Teresa schreckte von ihrem Lager auf. Hatte ein Hahn gekräht? Sie fuhr sich mit der Hand an den Kopf. Wie eine Bürste stand ihr Haar in die Höhe. Die Ereignisse des gestrigen Abends fielen ihr ein. Warum hatte der Reiter ihr das angetan? Sollte das eine Warnung sein, den Kandelaber nicht länger zu suchen? Und wer hatte ihnen verraten, wo sie sich befanden? So, wie sie aussehen musste, konnte sie sich auf keinen Fall sehen lassen. Ihre Blicke irrten im Zimmer umher. An einer Wand stand die in Wirthäusern übliche Truhe, an der anderen ein Tisch und ein Stuhl, in einer Ecke hing ein Kruzifix.
Da war noch eine Konsole mit einer Waschschüssel und einem Krug. Teresa stand auf, zog sich an, goss Wasser in die Schüssel, wusch sich Gesicht und Hände. Sie betrachtete ihr Spiegelbild im Wasser und zog ihren Dolch aus dem Gürtel. Strähne für Strähne schnitt sie das Haar schulterlang ab. Das blonde Büschel, das der Reiter übriggelassen hatte, zupfte sie so zurecht, dass es ihr bis zu den Augenbrauen fiel. Jetzt sah sie aus wie der Junge in Peterszell. Sie hüllte sich in ihren Mantel und stieg die Treppe hinunter. Über den Hof, auf dem Mägde mit dem Ausladen von Brot aus Ochsenkarren beschäftigt waren, ging sie zum Schankraum. Froben und Markus saßen schon an einem Tisch und warteten auf sie. Sobald Teresa Platz genommen hatte, brachte die Wirtin eine Schüssel mit Gerstenbrei, einen Laib Brot und eine Kanne heißes Bier.
»Gut siehst du aus«, bemerkte Markus zu Teresa.
Nein, er konnte sie nicht verraten haben. Seine Augen sahen so ehrlich aus wie immer.

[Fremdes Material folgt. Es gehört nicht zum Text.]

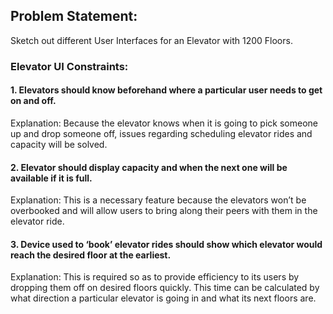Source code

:## Problem Statement:

Sketch out different User Interfaces for an Elevator with 1200 Floors. 

### Elevator UI Constraints:
#### 1. Elevators should know beforehand where a particular user needs to get on and off.
Explanation: Because the elevator knows when it is going to pick someone up and drop someone off, issues regarding scheduling elevator rides and capacity will be solved.
#### 2. Elevator should display capacity and when the next one will be available if it is full.
Explanation: This is a necessary feature because the elevators won’t be overbooked and will allow users to bring along their peers with them in the elevator ride.
#### 3. Device used to ‘book’ elevator rides should show which elevator would reach the desired floor at the earliest.
Explanation: This is required so as to provide efficiency to its users by dropping them off on desired floors quickly. This time can be calculated by what direction a particular elevator is going in and what its next floors are.
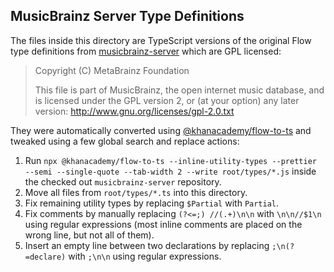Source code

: ## MusicBrainz Server Type Definitions

The files inside this directory are TypeScript versions of the original Flow type definitions from [musicbrainz-server](https://github.com/metabrainz/musicbrainz-server/blob/b3276aa546378904fff3219980675894bc35e3e4/root/types) which are GPL licensed:

>	Copyright (C) MetaBrainz Foundation
>
>	This file is part of MusicBrainz, the open internet music database,
> and is licensed under the GPL version 2, or (at your option) any
> later version: http://www.gnu.org/licenses/gpl-2.0.txt

They were automatically converted using [@khanacademy/flow-to-ts](https://github.com/khan/flow-to-ts) and tweaked using a few global search and replace actions:

1. Run `npx @khanacademy/flow-to-ts --inline-utility-types --prettier --semi --single-quote --tab-width 2 --write root/types/*.js` inside the checked out `musicbrainz-server` repository.
2. Move all files from `root/types/*.ts` into this directory.
3. Fix remaining utility types by replacing `$Partial` with `Partial`.
4. Fix comments by manually replacing `(?<=;) //(.+)\n\n` with `\n\n//$1\n` using regular expressions (most inline comments are placed on the wrong line, but not all of them).
5. Insert an empty line between two declarations by replacing `;\n(?=declare)` with `;\n\n` using regular expressions.
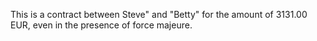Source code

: This is a contract between Steve" and "Betty" for the amount of 3131.00 EUR, even in the presence of force majeure.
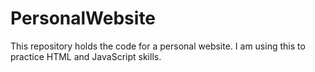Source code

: # PersonalWebsite
This repository holds the code for a personal website. I am using this to practice HTML and JavaScript skills.
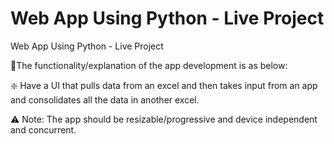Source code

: # Web App Using Python - Live Project

Web App Using Python - Live Project 

🔰The functionality/explanation of the app development is as below: 

❇️ Have a UI that pulls data from an excel and then takes input from an app and consolidates all the data in another excel.

⚠️ Note: The app should be resizable/progressive and device independent and concurrent.
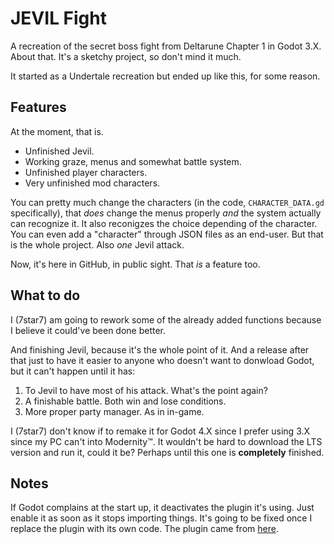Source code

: # JEVIL Fight
A recreation of the secret boss fight from Deltarune Chapter 1 in Godot 3.X. About that. It's a sketchy project, so don't mind it much.

It started as a Undertale recreation but ended up like this, for some reason.

## Features
At the moment, that is.

- Unfinished Jevil.
- Working graze, menus and somewhat battle system.
- Unfinished player characters.
- Very unfinished mod characters.

You can pretty much change the characters (in the code, `CHARACTER_DATA.gd` specifically), that *does* change the menus properly *and* the system actually can recognize it. It also reconigzes the choice depending of the character. You can even add a "character" through JSON files as an end-user. But that is the whole project. Also *one* Jevil attack.

Now, it's here in GitHub, in public sight. That *is* a feature too.

## What to do
I (7star7) am going to rework some of the already added functions because I believe it could've been done better.

And finishing Jevil, because it's the whole point of it. And a release after that just to have it easier to anyone who doesn't want to donwload Godot, but it can't happen until it has:

1. To Jevil to have most of his attack. What's the point again?
1. A finishable battle. Both win and lose conditions.
2. More proper party manager. As in in-game.

I (7star7) don't know if to remake it for Godot 4.X since I prefer using 3.X since my PC can't into Modernity™. It wouldn't be hard to download the LTS version and run it, could it be? Perhaps until this one is **completely** finished.

## Notes
If Godot complains at the start up, it deactivates the plugin it's using. Just enable it as soon as it stops importing things. It's going to be fixed once I replace the plugin with its own code. The plugin came from [here](https://github.com/Digital-Sin/BitmapTextureFont).
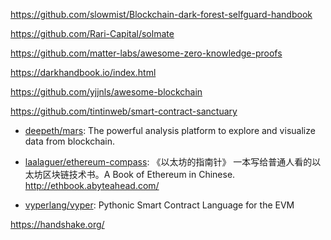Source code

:https://github.com/slowmist/Blockchain-dark-forest-selfguard-handbook

https://github.com/Rari-Capital/solmate

https://github.com/matter-labs/awesome-zero-knowledge-proofs

https://darkhandbook.io/index.html

https://github.com/yjjnls/awesome-blockchain

https://github.com/tintinweb/smart-contract-sanctuary

- [deepeth/mars](https://github.com/deepeth/mars): The powerful analysis
  platform to explore and visualize data from blockchain.

- [laalaguer/ethereum-compass](https://github.com/laalaguer/ethereum-compass):
  《以太坊的指南针》 一本写给普通人看的以太坊区块链技术书。A Book of Ethereum in
  Chinese. <http://ethbook.abyteahead.com/>

- [vyperlang/vyper](https://github.com/vyperlang/vyper): Pythonic Smart Contract
  Language for the EVM

https://handshake.org/
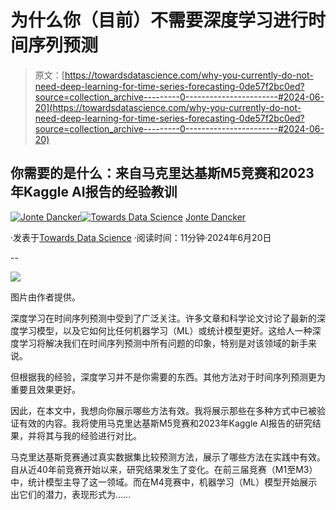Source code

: # 为什么你（目前）不需要深度学习进行时间序列预测

> 原文：[https://towardsdatascience.com/why-you-currently-do-not-need-deep-learning-for-time-series-forecasting-0de57f2bc0ed?source=collection_archive---------0-----------------------#2024-06-20](https://towardsdatascience.com/why-you-currently-do-not-need-deep-learning-for-time-series-forecasting-0de57f2bc0ed?source=collection_archive---------0-----------------------#2024-06-20)

## 你需要的是什么：来自马克里达基斯M5竞赛和2023年Kaggle AI报告的经验教训

[](https://medium.com/@jodancker?source=post_page---byline--0de57f2bc0ed--------------------------------)[![Jonte Dancker](../Images/29e37a1a1cabc15cfb90a860b2931f03.png)](https://medium.com/@jodancker?source=post_page---byline--0de57f2bc0ed--------------------------------)[](https://towardsdatascience.com/?source=post_page---byline--0de57f2bc0ed--------------------------------)[![Towards Data Science](../Images/a6ff2676ffcc0c7aad8aaf1d79379785.png)](https://towardsdatascience.com/?source=post_page---byline--0de57f2bc0ed--------------------------------) [Jonte Dancker](https://medium.com/@jodancker?source=post_page---byline--0de57f2bc0ed--------------------------------)

·发表于[Towards Data Science](https://towardsdatascience.com/?source=post_page---byline--0de57f2bc0ed--------------------------------) ·阅读时间：11分钟·2024年6月20日

--

![](../Images/2aaf1b5c74707730a64776d5915bb4c4.png)

图片由作者提供。

深度学习在时间序列预测中受到了广泛关注。许多文章和科学论文讨论了最新的深度学习模型，以及它如何比任何机器学习（ML）或统计模型更好。这给人一种深度学习将解决我们在时间序列预测中所有问题的印象，特别是对该领域的新手来说。

但根据我的经验，深度学习并不是你需要的东西。其他方法对于时间序列预测更为重要且效果更好。

因此，在本文中，我想向你展示哪些方法有效。我将展示那些在多种方式中已被验证有效的内容。我将使用马克里达基斯M5竞赛和2023年Kaggle AI报告的研究结果，并将其与我的经验进行对比。

马克里达基斯竞赛通过真实数据集比较预测方法，展示了哪些方法在实践中有效。自从近40年前竞赛开始以来，研究结果发生了变化。在前三届竞赛（M1至M3）中，统计模型主导了这一领域。而在M4竞赛中，机器学习（ML）模型开始展示出它们的潜力，表现形式为……
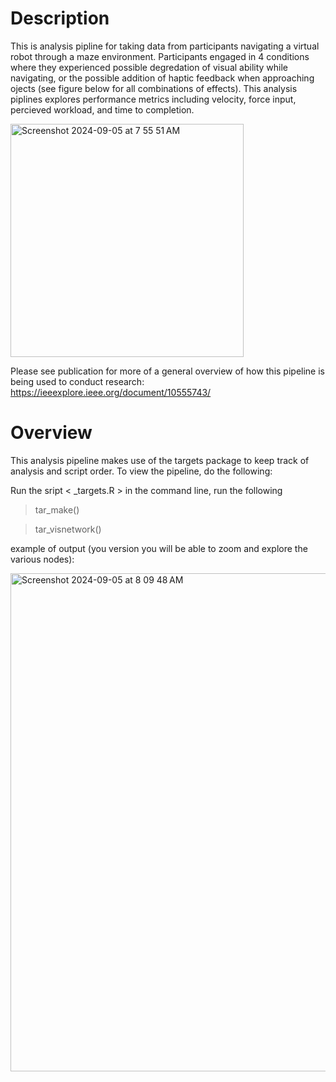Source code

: # Description

This is analysis pipline for taking data from participants navigating a virtual robot through a maze environment. Participants engaged in 4 conditions where they experienced
possible degredation of visual ability while navigating, or the possible addition of haptic feedback when approaching ojects (see figure below for all combinations of effects). 
This analysis piplines explores performance metrics including velocity, force input, percieved workload, and time to completion.

<img width="373" alt="Screenshot 2024-09-05 at 7 55 51 AM" src="https://github.com/user-attachments/assets/f01512dc-1f24-4943-a206-dfb84360940b">

Please see publication for more of a general overview of how this pipeline is being used to conduct research: 
https://ieeexplore.ieee.org/document/10555743/


# Overview

This analysis pipeline makes use of the targets package to keep track of analysis and script order. To view the pipeline, do the following: 

Run the sript < _targets.R > 
in the command line, run the following
> tar_make()

> tar_visnetwork()

example of output (you version you will be able to zoom and explore the various nodes):

<img width="797" alt="Screenshot 2024-09-05 at 8 09 48 AM" src="https://github.com/user-attachments/assets/b54e9dfe-d52b-46c4-9615-288347caee1a">
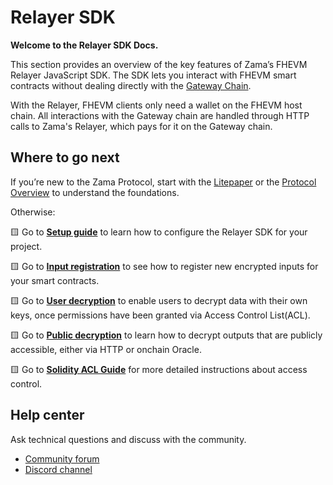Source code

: # Relayer SDK

**Welcome to the Relayer SDK Docs.**

This section provides an overview of the key features of Zama’s FHEVM Relayer JavaScript SDK.
The SDK lets you interact with FHEVM smart contracts without dealing directly with the [Gateway Chain](https://docs.zama.ai/protocol/protocol/overview/gateway).

With the Relayer, FHEVM clients only need a wallet on the FHEVM host chain. All interactions with the Gateway chain are handled through HTTP calls to Zama's Relayer, which pays for it on the Gateway chain.

## Where to go next

If you’re new to the Zama Protocol, start with the [Litepaper](https://docs.zama.ai/protocol/zama-protocol-litepaper) or the [Protocol Overview](https://docs.zama.ai/protocol) to understand the foundations.

Otherwise:

🟨 Go to [**Setup guide**](initialization.md) to learn how to configure the Relayer SDK for your project.

🟨 Go to [**Input registration**](input.md) to see how to register new encrypted inputs for your smart contracts.

🟨 Go to [**User decryption**](user-decryption.md) to enable users to decrypt data with their own keys, once permissions have been granted via Access Control List(ACL).

🟨 Go to [**Public decryption**](public-decryption.md) to learn how to decrypt outputs that are publicly accessible, either via HTTP or onchain Oracle.

🟨 Go to [**Solidity ACL Guide**](https://docs.zama.ai/protocol/solidity-guides/smart-contract/acl) for more detailed instructions about access control.

## Help center

Ask technical questions and discuss with the community.

- [Community forum](https://community.zama.ai/c/zama-protocol/15)
- [Discord channel](https://discord.com/invite/zama)
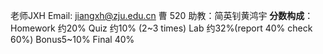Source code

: 老师JXH Email: jiangxh@zju.edu.cn 曹 520 助教：简英钊黄鸿宇
**分数构成**：
Homework 约20% Quiz 约10% (2~3 times) Lab 约32%(report 40% check 60%)  Bonus5~10%  Final 40%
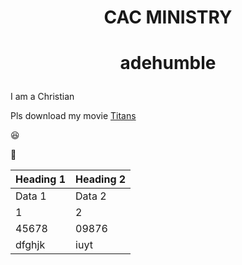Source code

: 
# <p align="center"/> CAC MINISTRY </p>
 


# <p align="center"/> adehumble </p>



I am a Christian

















Pls download my movie [Titans](https://wwww.microsoft.com)

😆

🧭

|Heading 1|Heading 2|
|---------|---------|
|Data 1|Data 2|
|1|2|
|45678|09876|
|dfghjk|iuyt|
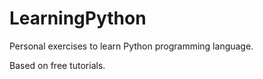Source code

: # LearningPython
Personal exercises to learn Python programming language.

Based on free tutorials.
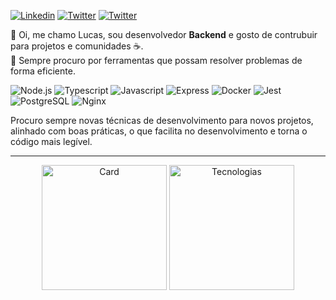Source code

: [![Linkedin][likedin-badge]][linkedin-link] 
[![Twitter][twitter-badge]][twitter-link]
[![Twitter][instagram-badge]][instagram-link]

👋 Oi, me chamo Lucas, sou desenvolvedor **Backend** e gosto de contrubuir para projetos e comunidades ☕.<br>
🌱 Sempre procuro por ferramentas que possam resolver problemas de forma eficiente.

![Node.js][node-dot-js]
![Typescript][typescript]
![Javascript][javascript]
![Express][express]
![Docker][docker]
![Jest][jest]
![PostgreSQL][postgresql]
![Nginx][nginx]

Procuro sempre novas técnicas de desenvolvimento para novos projetos, alinhado com boas práticas, o que facilita no desenvolvimento e torna o código mais legível.

---

<p align="center">
  <img height="200" src="https://github-readme-stats.vercel.app/api?username=DevRadhy&show_icons=true&theme=dracula" alt="Card" />
  <img height="200" src="https://github-readme-stats.vercel.app/api/top-langs/?username=DevRadhy&layout=compact&theme=dracula" alt="Tecnologias" />
</p>


<!-- Bages -->
[github-badge]: https://img.shields.io/badge/-DevRadhy-grey?style=for-the-badge&logo=github&color=7242f5 "Github"
[likedin-badge]: https://img.shields.io/badge/-Lucas%20Jantsch%20Guedes-blue?style=for-the-badge&logo=linkedin&color=7242f5 "Linkedin"
[instagram-badge]: https://img.shields.io/badge/-@Dev.Radhy-grey?style=for-the-badge&logo=instagram&logoColor=ffffff&color=7242f5 "Instagram"
[twitter-badge]: https://img.shields.io/badge/-@Dev__Radhy-grey?style=for-the-badge&logo=twitter&logoColor=ffffff&color=7242f5 "Twitter"

<!-- Tools -->
[docker]: https://user-images.githubusercontent.com/50425715/119236855-fee11700-bb0f-11eb-9d81-803771959948.png "Docker"
[node-dot-js]: https://user-images.githubusercontent.com/50425715/117381164-d3c0bb80-aeb1-11eb-9faa-bb7622919a46.png "Node.js"
[typescript]: https://user-images.githubusercontent.com/50425715/117381166-d4595200-aeb1-11eb-9ebf-6946d40f49ba.png "Typescript"
[javascript]: https://user-images.githubusercontent.com/50425715/117381162-d3282500-aeb1-11eb-97d4-a0cee9161151.png "Javascript"
[express]: https://user-images.githubusercontent.com/50425715/117381158-d28f8e80-aeb1-11eb-82c2-5d9e1520cbbe.png "Express"
[postgresql]: https://user-images.githubusercontent.com/50425715/117381165-d3c0bb80-aeb1-11eb-8e93-82676e0b7db6.png "PostgreSQL"
[jest]: https://user-images.githubusercontent.com/50425715/119237075-677cc380-bb11-11eb-9358-376c6bcd0645.png "Jest"
[github]: https://user-images.githubusercontent.com/50425715/119237437-2edde980-bb13-11eb-9ede-000023d3807c.png "Github"
[nginx]: https://user-images.githubusercontent.com/50425715/119852460-afbb2d80-bee5-11eb-9922-7e399830f833.png "Nginx"

<!-- Links -->
[github-link]: https://github.com/DevRadhy
[linkedin-link]: https://www.linkedin.com/in/lucas-jantsch-guedes/
[instagram-link]: https://www.instagram.com/lucasjguedes_
[twitter-link]: https://twitter.com/Dev_Radhy
[spotify-link]: https://open.spotify.com/user/31i6gzydhylswa4pszmgiml2mvna
[youtubemusic-link]: https://music.youtube.com/channel/UCkgWGGoaukJyfu_zu57hcgw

»Ich hätte mir etwas Besseres vorstellen können als so eine Frisur«, gab Teresa zurück. »Ich sehe ja fast aus wie ein Mann!«
»Das könnte dir auf der Reise zugute kommen«, meinte Froben.
»Ich habe übrigens gestern so einen Jungen gesehen, mit genau dieser Frisur«, gab Teresa zurück. »Er sah aus wie Matthias aus Agenbach.«
»Es gibt viele Jungen mit diesem Haarschnitt.« Ihr Vater winkte ab. »Lass dich nicht immer beirren.«
»Ich lasse mich nicht beirren, ich habe ihn wirklich gesehen! Und schon wieder ist etwas Schlimmes passiert.«
»Es kann doch sein, dass Teresa eine Art seherische Gabe hat«, wandte Markus ein. »Ich habe schon solche Menschen kennengelernt.«
»Also gut, wenn ihr meint …«, brummte Froben. »Wir sollten uns aber darüber klar werden, welchen Reiseweg wir weiterhin nehmen. Ich finde, wir sollten unsere Route ändern.«
»Ich neige dazu, wie Teresa zu denken«, antwortete Markus. »Diese Reiter werden uns überall finden, aus welchem Grund auch immer. Ich schlage vor, den Weg nach Santiago gehen.« Er senkte die Stimme zu einem Flüstern.
»Und zu gegebener Zeit werden wir von diesem Weg abweichen.«
War das jetzt eine Finte, um sie von ihrem Verdacht abzulenken? Aber er konnte ja nicht wissen, dass sie einen Verdacht hatte. Sie würde mit ihrem Vater darüber reden, vielleicht konnte er ihre Bedenken zerstreuen.
»Sei’s drum.« Froben gab sich geschlagen.